Il hocha la tête silencieusement, et ressortit.
Jolo hâtait le pas vers les maisons en ruines. Il n'aurait su l'expliquer, mais il était certain que c'était par là que la jeune femme était allée. Il chemina sur les pavés inégaux, admira, malgré lui, les maisons anciennes aux murs écroulés. Enfin, il arriva au temple, stoppa sur son seuil. Il hésitait à rentrer. Puis, il entendit un bruit. Sans savoir pourquoi, il se dissimula derrière un pan de mur usé par le temps, jeta un œil, par un interstice, et vit passer Ovaïa. Elle s'empressait vers le camp. Il aurait pu la rattraper, mais quelque chose le retenait. Il la laissa s'éloigner et attendit encore un peu puis sortit de derrière le mur. Là, il fixa de nouveau le temple et pris d'une subite impulsion, y rentra.

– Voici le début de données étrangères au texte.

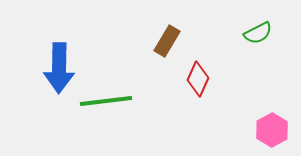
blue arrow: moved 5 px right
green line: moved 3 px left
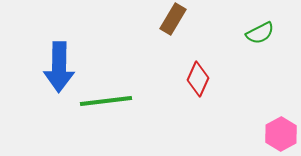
green semicircle: moved 2 px right
brown rectangle: moved 6 px right, 22 px up
blue arrow: moved 1 px up
pink hexagon: moved 9 px right, 4 px down
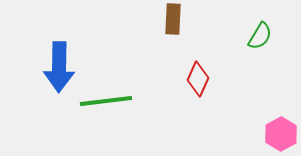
brown rectangle: rotated 28 degrees counterclockwise
green semicircle: moved 3 px down; rotated 32 degrees counterclockwise
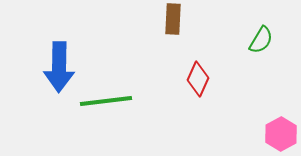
green semicircle: moved 1 px right, 4 px down
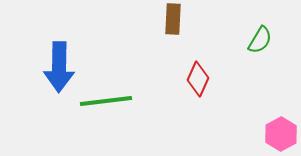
green semicircle: moved 1 px left
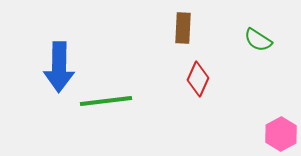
brown rectangle: moved 10 px right, 9 px down
green semicircle: moved 2 px left; rotated 92 degrees clockwise
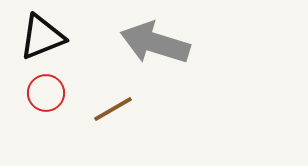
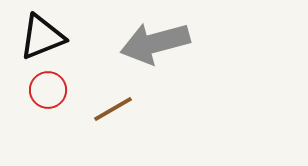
gray arrow: rotated 32 degrees counterclockwise
red circle: moved 2 px right, 3 px up
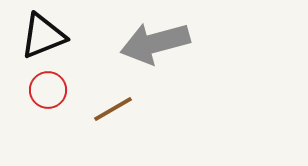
black triangle: moved 1 px right, 1 px up
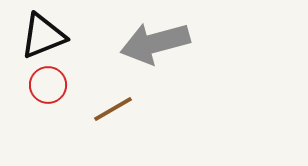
red circle: moved 5 px up
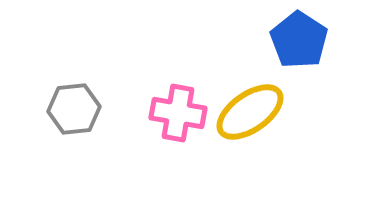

Jolo ne fut pas surpris d'y trouver le Kurior. Il était assis devant l'autel et le regardait. Jolo eut alors l'impression qu'il l'attendait.
Dominant la crainte qu'il éprouvait, l'allure de la bête était tout de même terrifiante, il alla s'asseoir face à elle. Le dragon pencha légèrement sa tête sur le côté, dardant ses yeux rubis sur Jolo. Ce dernier eut la conviction qu'il l'évaluait, le jeune homme eut un sourire sans joie, sans hésiter, il parla au Kurior :
— Ainsi, tu protèges Ovaïa ? Eh bien, je ne sais pas pour quelle raison, mais nous avons le même but. Tant que ce sera le cas, nous serons des alliés. Sache que si tu lui faisais du mal, et quoi qu'il m'en coûte, je te traquerais. Je n'hésiterais pas à me faire aider par d'autres hommes pour te tuer !

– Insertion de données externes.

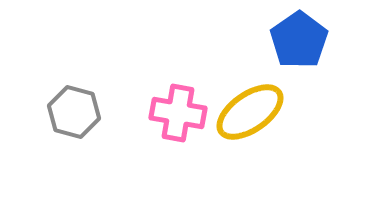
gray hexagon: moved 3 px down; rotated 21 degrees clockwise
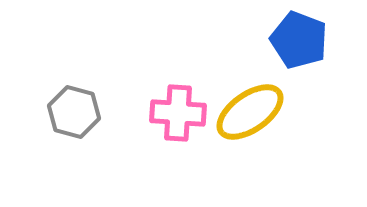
blue pentagon: rotated 16 degrees counterclockwise
pink cross: rotated 6 degrees counterclockwise
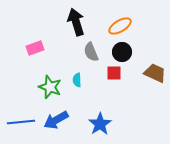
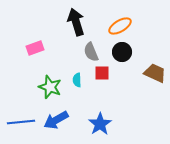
red square: moved 12 px left
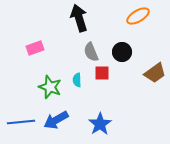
black arrow: moved 3 px right, 4 px up
orange ellipse: moved 18 px right, 10 px up
brown trapezoid: rotated 120 degrees clockwise
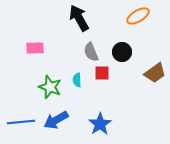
black arrow: rotated 12 degrees counterclockwise
pink rectangle: rotated 18 degrees clockwise
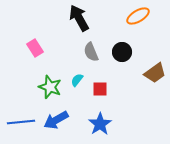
pink rectangle: rotated 60 degrees clockwise
red square: moved 2 px left, 16 px down
cyan semicircle: rotated 40 degrees clockwise
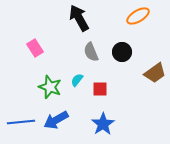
blue star: moved 3 px right
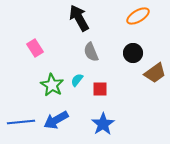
black circle: moved 11 px right, 1 px down
green star: moved 2 px right, 2 px up; rotated 10 degrees clockwise
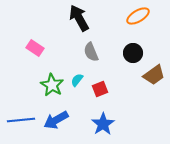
pink rectangle: rotated 24 degrees counterclockwise
brown trapezoid: moved 1 px left, 2 px down
red square: rotated 21 degrees counterclockwise
blue line: moved 2 px up
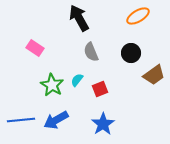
black circle: moved 2 px left
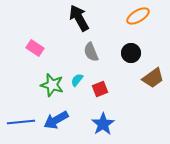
brown trapezoid: moved 1 px left, 3 px down
green star: rotated 15 degrees counterclockwise
blue line: moved 2 px down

Le Kurior laissa échapper un son un peu strident. Sa langue fourchue sortit et rentra très vite de sa gueule écailleuse. Jolo se leva en concluant :
— Jusque-là et comme je l'ai dit, nous sommes alliés. Donc, je ne dirai à personne que je t'ai vu.

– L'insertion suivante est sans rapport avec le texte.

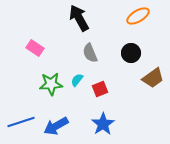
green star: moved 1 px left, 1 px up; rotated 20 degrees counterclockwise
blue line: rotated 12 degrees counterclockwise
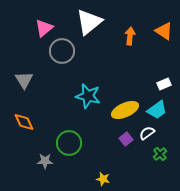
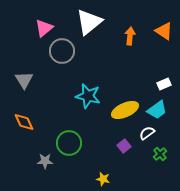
purple square: moved 2 px left, 7 px down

Le jeune des marais s'éloigna des bancs, se dirigea vers la sortie, mais se ravisa. Il se tourna une dernière fois vers l'animal :
— À propos, merci pour l'eau.
Une brève étincelle traversa le regard du Kurior. Il émit un bref sifflement, comme s'il répondait : "Pas de quoi.". Cela amusa Jolo. Il sourit, avant de déserter les lieux. Le dragon resta seul. La voix dans sa tête lui dit : "Je l'aime bien, ce jeune humain."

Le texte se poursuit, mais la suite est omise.